There were also citations that backed “the millions lost” assertion in the Journal’s mystery paragraph; the first was from the N.Y. Post, owned by Rupert Murdoch.
Both FactCheck.org and the WaPo fact checker agreed that President Obama’s promise they could keep their own plans if they so wished was not accurate.
Enough. The remaining 973,997 citations will go unread, not just because I haven’t the time but also because the accuracy of the mystery graph is largely beside the point.
The point is that Albuquerque Journal editors grafted onto the Associated Press news account a paragraph – source unknown – that incorporated a political argument. (It is interesting if slightly tangential that the Journal has made that political argument exactly against Obamacare in its “news” and opinion columns for years.)

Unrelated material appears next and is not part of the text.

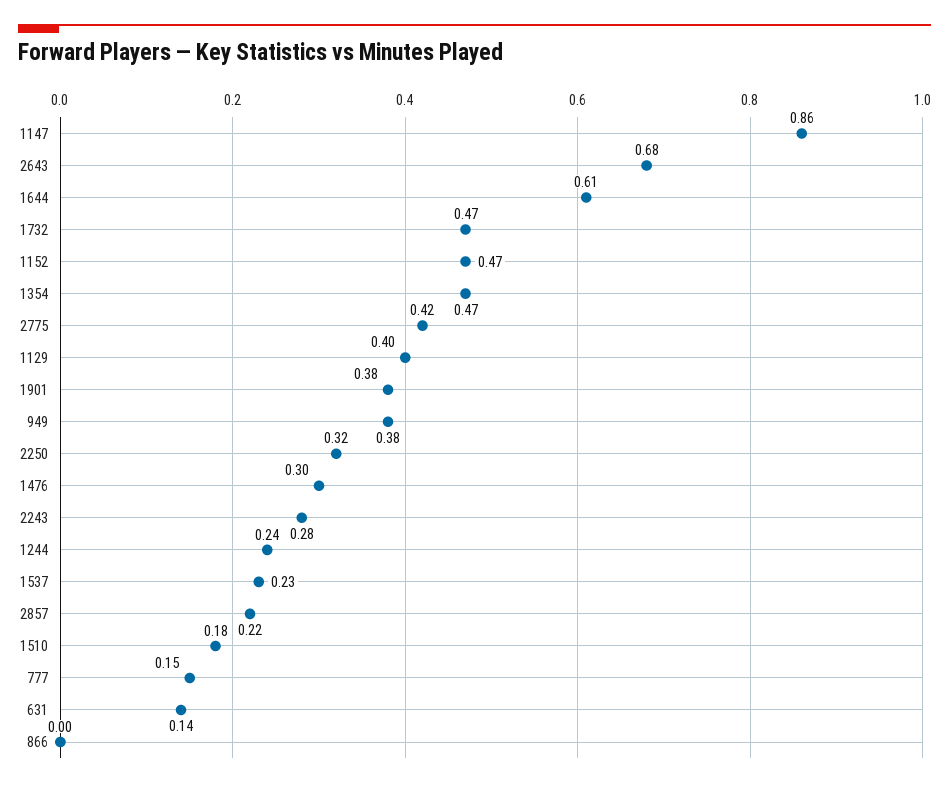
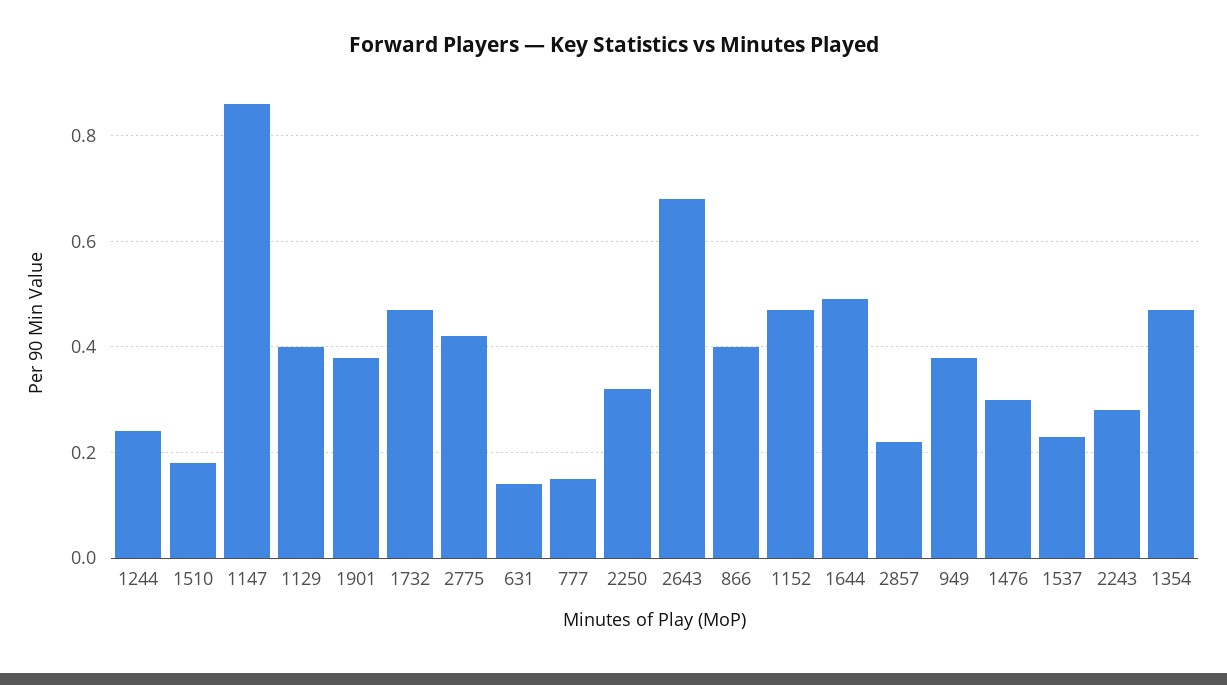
1644: 0.61 -> 0.5
866: 0 -> 0.4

To be fair, the active political intervention I’ve just recounted is rare; the Journal habitually biases the news via passive techniques like omitting or burying what doesn’t fit its agenda and not covering stories that might cast unfavorable light on its political favorites. Rare, yes, but still egregious because – wait, I promised to let you do the judging.
And I will, after this reminder. Sixty-one years ago last Tuesday, on June 9, 1954, Army counsel Joseph N. Welch confronted Sen. Joseph R. McCarthy during the Senate-Army Hearings over McCarthy’s attack on a member of Welch’s law firm, Frederick G. Fisher and said:
“Have you no sense of decency, sir? At long last, have you left no sense of decency?”